(Text under study Opens)
Big Ten regular season and tournament champions Mike Berticelli tournament champions adidas/IU Credit Union Classic champions

NCAA Tournament, Champions
- Conference: Big Ten Conference
- U. Soc. Coaches poll: No. 1
- TopDrawerSoccer.com: No. 1
- Record: 19–4–1 (5–1–0 Big Ten)
- Head coach: Mike Freitag (1st season);
- Assistant coach: Todd Yeagley (2nd season)
- Captains: Danny O'Rourke; Jacob Peterson;
- Home stadium: Bill Armstrong Stadium

Uniform
| Home | Away |

= 2004 Indiana Hoosiers men's soccer team =

American college soccer season

The 2004 Indiana Hoosiers men's soccer team represented Indiana University Bloomington during the 2004 NCAA Division I men's soccer season. It was the university's 32nd season fielding a varsity men's soccer team, and the program's 14th season in the Big Ten Conference. It was head coach Mike Freitag's first season as head coach for the program. The Hoosiers played their home fixtures at Bill Armstrong Stadium in Bloomington, Indiana.

Entering the season as the defending NCAA Division I men's soccer champions, the Hoosiers successfully defended their title, defeating UC Santa Barbara in the 2004 College Cup final. It was Indiana's seventh national championship, and their most recent until 2012. The Hoosiers finished the season with 19–4–1 record, and a 5–1 Big Ten record.
(Text under study Closes)
(Source records Opens)
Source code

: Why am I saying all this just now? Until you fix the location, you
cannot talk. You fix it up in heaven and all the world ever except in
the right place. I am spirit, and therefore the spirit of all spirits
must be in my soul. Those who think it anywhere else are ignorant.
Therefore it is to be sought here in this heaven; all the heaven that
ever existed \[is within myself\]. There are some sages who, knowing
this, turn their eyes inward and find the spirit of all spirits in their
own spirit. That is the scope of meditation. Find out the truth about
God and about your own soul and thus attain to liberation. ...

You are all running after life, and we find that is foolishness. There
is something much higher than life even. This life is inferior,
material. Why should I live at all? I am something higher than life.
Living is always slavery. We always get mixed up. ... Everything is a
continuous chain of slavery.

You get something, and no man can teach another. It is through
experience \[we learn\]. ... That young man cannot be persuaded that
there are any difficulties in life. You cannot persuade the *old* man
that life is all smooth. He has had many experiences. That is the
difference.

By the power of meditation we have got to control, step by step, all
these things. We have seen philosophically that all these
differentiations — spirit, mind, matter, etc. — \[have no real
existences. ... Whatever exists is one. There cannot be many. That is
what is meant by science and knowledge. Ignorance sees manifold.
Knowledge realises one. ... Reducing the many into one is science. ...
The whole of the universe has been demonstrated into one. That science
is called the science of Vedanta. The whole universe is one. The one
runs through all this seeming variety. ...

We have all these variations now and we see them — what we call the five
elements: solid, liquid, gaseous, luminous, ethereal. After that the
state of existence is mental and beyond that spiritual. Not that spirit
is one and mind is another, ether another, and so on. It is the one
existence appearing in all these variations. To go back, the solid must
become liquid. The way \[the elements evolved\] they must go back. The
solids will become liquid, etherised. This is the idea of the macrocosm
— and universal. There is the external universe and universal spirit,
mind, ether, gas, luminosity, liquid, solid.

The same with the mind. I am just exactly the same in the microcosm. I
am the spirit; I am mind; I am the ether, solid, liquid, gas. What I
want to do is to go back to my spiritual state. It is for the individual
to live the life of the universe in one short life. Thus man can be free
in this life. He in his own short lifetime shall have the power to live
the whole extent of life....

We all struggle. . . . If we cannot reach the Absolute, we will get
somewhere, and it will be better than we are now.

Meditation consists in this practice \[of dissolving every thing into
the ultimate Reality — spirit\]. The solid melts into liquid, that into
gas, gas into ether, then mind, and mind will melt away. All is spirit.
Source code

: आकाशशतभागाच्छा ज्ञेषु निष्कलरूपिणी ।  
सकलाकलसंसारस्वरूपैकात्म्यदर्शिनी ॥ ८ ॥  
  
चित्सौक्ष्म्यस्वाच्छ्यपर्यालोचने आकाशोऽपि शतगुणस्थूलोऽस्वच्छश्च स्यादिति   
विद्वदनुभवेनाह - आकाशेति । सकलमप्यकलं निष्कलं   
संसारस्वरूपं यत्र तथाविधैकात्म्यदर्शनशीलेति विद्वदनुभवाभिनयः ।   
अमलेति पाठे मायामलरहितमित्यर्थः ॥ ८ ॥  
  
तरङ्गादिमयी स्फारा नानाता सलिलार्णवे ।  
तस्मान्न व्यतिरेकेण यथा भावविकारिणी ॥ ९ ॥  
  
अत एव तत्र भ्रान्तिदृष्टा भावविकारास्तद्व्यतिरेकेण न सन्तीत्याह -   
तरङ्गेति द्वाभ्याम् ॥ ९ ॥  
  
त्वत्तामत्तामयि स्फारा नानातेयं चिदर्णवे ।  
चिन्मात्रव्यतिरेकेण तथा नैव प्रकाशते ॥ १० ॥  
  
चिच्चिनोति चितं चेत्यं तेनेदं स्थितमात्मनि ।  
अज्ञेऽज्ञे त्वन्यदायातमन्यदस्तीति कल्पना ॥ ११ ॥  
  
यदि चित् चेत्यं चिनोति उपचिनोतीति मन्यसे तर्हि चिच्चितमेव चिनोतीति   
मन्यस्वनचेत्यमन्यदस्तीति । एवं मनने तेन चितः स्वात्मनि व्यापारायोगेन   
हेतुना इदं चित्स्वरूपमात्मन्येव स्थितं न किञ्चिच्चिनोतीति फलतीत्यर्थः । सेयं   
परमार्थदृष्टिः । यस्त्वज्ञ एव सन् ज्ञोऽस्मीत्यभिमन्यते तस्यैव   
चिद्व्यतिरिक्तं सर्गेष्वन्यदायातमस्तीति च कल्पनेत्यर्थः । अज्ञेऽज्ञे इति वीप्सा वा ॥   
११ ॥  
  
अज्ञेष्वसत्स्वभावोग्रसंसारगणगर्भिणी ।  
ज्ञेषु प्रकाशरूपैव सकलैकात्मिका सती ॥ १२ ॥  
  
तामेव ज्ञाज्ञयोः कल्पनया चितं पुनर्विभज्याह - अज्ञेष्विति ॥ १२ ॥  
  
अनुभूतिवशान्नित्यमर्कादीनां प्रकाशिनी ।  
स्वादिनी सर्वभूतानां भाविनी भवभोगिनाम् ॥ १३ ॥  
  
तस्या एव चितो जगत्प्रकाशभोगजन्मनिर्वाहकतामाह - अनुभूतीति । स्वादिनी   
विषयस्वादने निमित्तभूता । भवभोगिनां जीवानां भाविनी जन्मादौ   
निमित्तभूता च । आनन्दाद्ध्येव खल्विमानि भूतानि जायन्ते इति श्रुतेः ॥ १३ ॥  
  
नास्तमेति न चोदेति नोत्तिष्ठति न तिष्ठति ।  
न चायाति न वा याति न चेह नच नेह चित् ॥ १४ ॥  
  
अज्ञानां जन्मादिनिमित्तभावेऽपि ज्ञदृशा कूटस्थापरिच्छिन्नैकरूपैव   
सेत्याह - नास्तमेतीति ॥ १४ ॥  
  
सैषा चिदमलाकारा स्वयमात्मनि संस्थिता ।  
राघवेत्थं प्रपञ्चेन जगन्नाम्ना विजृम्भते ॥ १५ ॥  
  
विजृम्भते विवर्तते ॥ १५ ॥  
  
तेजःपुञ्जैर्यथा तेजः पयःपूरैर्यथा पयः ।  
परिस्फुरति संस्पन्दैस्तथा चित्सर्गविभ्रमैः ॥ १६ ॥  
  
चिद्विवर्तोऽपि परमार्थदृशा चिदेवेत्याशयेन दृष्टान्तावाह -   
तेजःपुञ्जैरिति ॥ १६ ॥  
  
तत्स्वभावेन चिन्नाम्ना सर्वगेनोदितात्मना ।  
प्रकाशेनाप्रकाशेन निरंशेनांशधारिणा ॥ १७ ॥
(Source records Closes)
## Work order 1
Decide whether each statement agrees with the text on the 2004 Indiana Hoosiers men's soccer team, answering yes or no and quoting the deciding words of the text: (a) the Hoosiers played their home fixtures at Bill Armstrong Stadium; (b) the 2004 season was Mike Freitag's second as head coach of the program; (c) the Hoosiers defeated UC Santa Barbara in the 2004 College Cup final.
## Work order 2
Transcribe the lines in the records exactly, running from the line that contains "सैषा चिदमलाकारा स्वयमात्मनि संस्थिता ।" through the line that contains "परिस्फुरति संस्पन्दैस्तथा चित्सर्गविभ्रमैः", both included.

## Answer 1
(a) Yes: "The Hoosiers played their home fixtures at Bill Armstrong Stadium in Bloomington, Indiana."
(b) No: "It was head coach Mike Freitag's first season as head coach for the program."
(c) Yes: "defeating UC Santa Barbara in the 2004 College Cup final."

## Answer 2
सैषा चिदमलाकारा स्वयमात्मनि संस्थिता ।  
राघवेत्थं प्रपञ्चेन जगन्नाम्ना विजृम्भते ॥ १५ ॥  
  
विजृम्भते विवर्तते ॥ १५ ॥  
  
तेजःपुञ्जैर्यथा तेजः पयःपूरैर्यथा पयः ।  
परिस्फुरति संस्पन्दैस्तथा चित्सर्गविभ्रमैः ॥ १६ ॥  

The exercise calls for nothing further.